In attendance: Meg Wilson, Jess Estridge, Brian Ramsay, Joseph Sheehan
Purpose: Corporate Bylaws first reading
Motion by Joseph: 116 Spring Circle Dr. is our principal office. Second: Meg Motion carried: all present aye
The Bylaws needed the corporation’s specific purpose filled in. Meg proposed defining how we intend to carry out these duties in a document that is outside of the bylaws.
Motion by Joseph: Create a document that defines how we intend to carry out the duties in our specific purpose of the corporation that lives outside the bylaws. Second: Meg Motion carried: all present aye
Motion by Joseph: Adopt “Maintain makerspace for membership. To maintain workshop and equipment for community members.” as the corporation's specific purpose, in line with our 501c3 application. Second: Jess Motion carried: all present aye
Board members discussed the relationship between nondiscrimination policy and the anti-harassment policy that our members agree to. We decided to leave 2.5 unchanged but hold board members to the same anti harassment standard as members.
We need to update this. We need to keep it simple and have a catch all for member removal.
Motion Joseph: We modify 2.6 Membership to read “The corporation will have members. Members can be removed for violations specified in the “Berea Makerspace Membership Rights and Responsibilities” document, the “Anti-harassment policy” or other documents or policies adopted by the membership. Members can also be removed by the Board of Directors.” Second: Jess Motion carries: all present.

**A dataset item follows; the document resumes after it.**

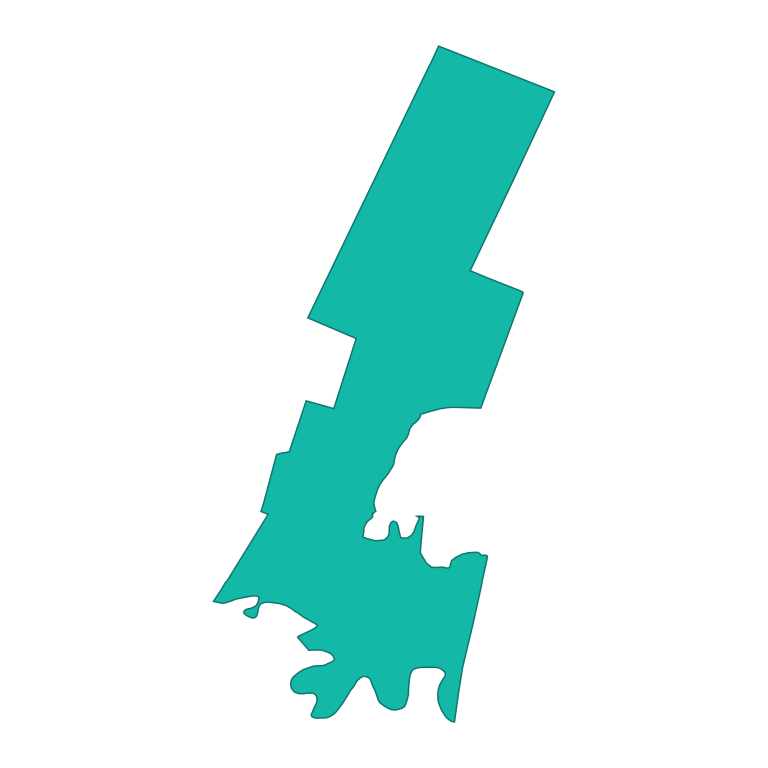 Sarateni, Ialomita, Romania
{"feature_id": "2599482B52880739545747", "entity_name": "Sarateni", "entity_type": "district", "adm_level": 2, "iso_a3": "ROU", "parent_name": "Romania", "parent_adm1": "Ialomita", "projection": "natural_earth1", "projection_center": [26.94, 44.652], "detail": "fine", "context": "isolated", "style": "filled", "palette": "teal", "viewbox_px": 768, "rotation_deg": 0, "n_neighbors": 0, "source": "geoboundaries", "source_scale": "gbopen_adm2", "svg_char_len": 5335}
<svg xmlns="http://www.w3.org/2000/svg" viewBox="0 0 768 768"><path d="M438.6,46.1L429.6,65.6L429.3,65.7L384.5,158.7L339.7,251.7L307.8,317.9L356.2,338.5L333.8,408.6L306.2,400.9L289.3,451.7L285.6,452.5L282.0,453.0L279.4,453.7L276.6,454.5L271.8,472.5L263.7,502.9L261.0,511.5L267.2,513.9L267.8,514.0L267.9,514.4L266.7,516.7L226.5,581.8L226.1,582.0L225.7,582.1L221.7,588.9L213.5,601.3L214.3,601.6L221.1,603.0L222.9,603.3L225.5,602.8L231.2,600.9L236.0,599.1L241.5,597.9L246.9,596.9L251.3,596.1L254.3,595.8L256.0,595.9L258.0,596.4L258.6,596.8L258.8,597.3L259.0,598.1L258.6,599.5L258.3,601.3L257.8,602.7L257.2,604.0L256.4,605.1L255.5,606.1L253.8,607.1L252.0,607.9L250.0,608.5L248.0,608.9L246.9,609.2L246.7,609.3L245.7,609.7L244.6,610.6L244.1,611.2L243.9,612.0L243.8,612.7L244.1,613.3L244.4,613.8L245.0,614.3L246.2,615.2L246.6,615.5L247.6,616.0L248.6,616.6L249.9,617.1L251.9,617.8L253.0,617.9L253.9,618.0L255.0,617.4L256.1,616.5L256.9,615.3L257.4,613.9L257.7,612.4L257.9,611.0L258.7,607.5L259.2,606.0L260.3,604.4L261.7,603.4L262.9,602.9L264.4,602.5L266.5,602.3L267.9,602.2L270.3,602.3L272.8,602.7L273.8,602.7L278.3,603.4L280.8,603.9L284.4,605.0L286.3,605.6L288.3,606.8L290.3,607.9L291.7,608.8L292.7,609.6L295.8,611.9L297.9,612.8L300.5,614.9L303.2,616.9L316.8,624.6L317.6,625.7L314.9,628.1L311.9,629.9L298.1,636.4L297.8,637.5L308.9,650.3L312.8,650.0L319.7,650.0L321.0,650.2L322.6,650.5L325.7,651.4L328.5,652.5L330.8,653.7L332.8,655.6L333.5,656.6L334.2,658.3L334.1,660.0L332.4,661.7L331.5,662.0L330.1,662.6L328.8,663.1L327.5,663.7L326.1,664.6L325.1,664.9L324.1,665.3L322.9,665.5L321.7,665.6L319.2,665.8L316.7,665.9L314.2,666.0L311.4,666.8L303.9,669.4L301.3,670.9L298.6,672.6L297.4,673.5L296.3,674.4L293.5,676.9L291.7,679.4L290.9,682.1L290.7,685.4L291.5,688.4L294.4,692.1L298.8,693.6L304.0,693.7L307.2,693.1L309.7,693.2L310.9,693.1L312.2,693.0L314.5,693.9L316.4,695.8L317.0,698.6L317.1,701.1L315.9,704.3L314.2,707.7L313.7,708.8L313.0,710.6L312.3,712.2L311.6,713.7L311.2,714.9L311.5,715.7L311.8,716.5L315.2,718.1L318.8,718.0L322.6,717.9L324.2,718.0L327.5,717.5L330.4,716.3L333.5,714.3L335.7,712.3L337.7,709.8L339.7,707.2L342.5,703.5L344.5,700.5L346.7,696.9L349.5,692.2L351.0,689.6L353.3,687.1L354.6,685.0L355.7,683.0L357.1,680.7L359.1,678.9L361.3,677.2L363.6,676.3L365.0,676.4L367.4,677.1L369.4,678.3L370.4,679.7L372.5,685.2L375.5,691.8L376.7,695.5L378.8,701.3L380.7,703.4L383.7,705.6L386.4,707.3L388.8,708.5L391.4,709.6L395.1,710.0L398.3,709.3L401.9,708.3L404.2,706.8L405.3,705.1L406.3,702.4L407.5,698.7L408.4,694.5L408.5,690.9L408.6,687.3L408.9,684.4L409.5,677.9L410.6,673.8L411.5,671.7L412.3,670.4L413.3,669.5L414.4,668.8L418.9,667.6L422.6,667.3L428.2,667.2L431.5,667.3L435.1,667.3L436.9,667.5L438.8,667.9L440.7,668.8L442.7,670.1L445.0,672.3L445.5,674.8L444.9,676.5L443.5,678.4L441.0,682.4L439.5,685.5L438.3,689.9L437.8,694.1L438.0,698.7L438.3,701.7L439.3,704.7L440.6,707.9L441.9,710.8L443.4,713.2L444.8,715.5L446.9,718.0L449.0,719.7L451.2,721.2L452.9,721.7L454.5,721.9L458.7,691.5L462.7,666.9L473.3,622.7L481.5,585.3L482.4,580.1L482.4,579.8L482.5,579.5L482.8,578.0L484.1,572.4L485.4,566.7L486.2,562.9L487.0,559.0L487.3,557.6L487.4,556.6L487.4,556.3L487.3,556.1L487.1,555.8L486.8,555.6L486.4,555.4L486.0,555.3L485.4,555.3L484.5,555.3L483.2,555.3L482.6,555.4L482.0,555.3L481.4,555.2L480.9,554.7L479.7,553.6L478.8,552.9L478.3,552.7L478.0,552.6L477.6,552.3L473.4,552.4L467.5,552.9L462.4,554.2L455.9,557.3L451.6,560.6L449.7,567.3L448.7,567.9L446.8,568.1L446.2,567.9L445.2,567.7L444.6,567.6L444.0,567.5L443.6,567.4L443.2,567.3L442.5,567.3L441.8,567.2L440.6,567.1L439.9,567.1L439.2,567.2L438.4,567.4L436.8,567.5L434.9,567.4L434.0,567.3L432.7,567.4L431.9,567.3L431.6,567.2L431.1,567.0L430.4,566.4L430.1,566.1L429.0,565.2L428.3,564.7L427.5,564.1L426.1,562.6L425.6,561.7L422.6,556.8L420.3,552.8L421.0,543.4L423.5,516.4L422.4,516.3L419.8,516.3L417.1,516.3L419.5,517.9L417.7,522.1L415.8,526.3L414.0,531.6L411.4,535.4L408.2,537.5L404.9,538.3L400.6,537.6L398.9,530.3L397.8,525.3L397.2,524.0L396.7,522.6L394.3,521.4L392.5,521.3L390.7,523.0L389.4,526.2L389.3,528.0L389.2,529.9L389.1,533.0L388.6,535.2L388.0,536.3L387.3,537.4L384.4,539.9L382.5,540.2L380.6,540.4L378.1,540.6L375.5,540.8L373.3,540.2L371.0,539.6L369.6,539.3L368.1,538.9L365.5,538.1L362.7,536.9L363.9,531.5L363.9,531.2L363.9,530.7L363.7,530.2L363.6,529.7L363.7,529.3L363.7,528.9L364.0,528.4L364.1,527.9L364.2,527.6L364.2,527.3L364.5,526.8L364.6,526.4L365.1,525.2L365.8,524.0L366.3,523.2L367.4,521.7L368.1,520.8L369.2,520.0L370.6,519.0L371.3,518.4L372.2,517.3L372.7,515.9L372.6,515.2L372.4,514.6L372.1,514.2L373.2,513.5L372.9,513.2L375.8,511.3L375.6,510.7L375.0,508.6L374.5,507.0L374.2,505.4L373.9,503.9L373.9,502.3L374.2,501.1L375.0,497.3L375.6,495.4L376.3,493.5L376.7,492.1L377.2,490.7L378.6,487.1L380.0,484.4L381.1,482.7L382.3,480.9L383.6,479.1L384.7,478.0L386.6,475.5L388.6,473.1L390.7,469.3L392.7,466.5L393.6,464.3L394.2,461.7L394.5,459.3L395.5,455.2L398.1,449.1L400.9,444.9L407.0,437.4L408.4,434.1L409.3,430.5L410.2,428.1L413.0,424.3L415.5,422.5L419.3,418.6L420.4,415.9L420.6,414.3L430.5,411.3L436.2,409.8L440.8,408.6L443.7,408.2L446.8,407.7L450.7,407.4L454.3,407.4L458.4,407.4L480.8,408.1L487.4,390.0L499.6,357.1L511.3,325.2L523.1,293.1L523.1,292.7L522.6,292.0L521.1,291.2L485.9,277.3L470.2,270.7L512.8,181.2L554.5,91.9L438.6,46.1Z" fill="#14b8a6" stroke="#0f766e" stroke-width="1.5"/></svg>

Motion Joseph: Alter 3.3 SPECIAL MEETINGS to read: “Special meetings may be called at any time by any member of the Board of Directors. Notice of the meeting must be received by each Director at least 3 days before the meeting. The notice must include the agenda for the meeting along with the place and time of the meeting.” Second: Meg Motions carries: all present
Joe asked whether ‘approved’ covers all the other actions the bylaws specify for the board, such as ‘choose’. Joe will investigate this prior to adoption of the bylaws.
Members discussed changing the language around setting term lengths. Meg suggested more discussion around creating a mechanism for members to have a say in who’s on the board.
Motion by Joseph: Alter the language of 4.2 to read “The members of the Board of Directors will be elected by the voting members at the annual meeting. The Directors will serve for one year.” Second: none Motion tabled.
We discussed that we want members to have a say in reimbursements. Meg suggested altering the gendered pronoun “he.”
Motion by Joseph: Alter the language of 4.6 to read “Directors will serve on a voluntary basis and will not receive compensation for their services. Reimbursement of expenses incurred will be governed by the same mechanism that governs reimbursement for corporation members. A Director may be compensated for services provided to the Corporation if the director also serves in another position such as an officer, agent, or employee.” Second Brian Motion carried: all present
Motion by Joseph: adjourn meeting Second Brian Motion carried: all present.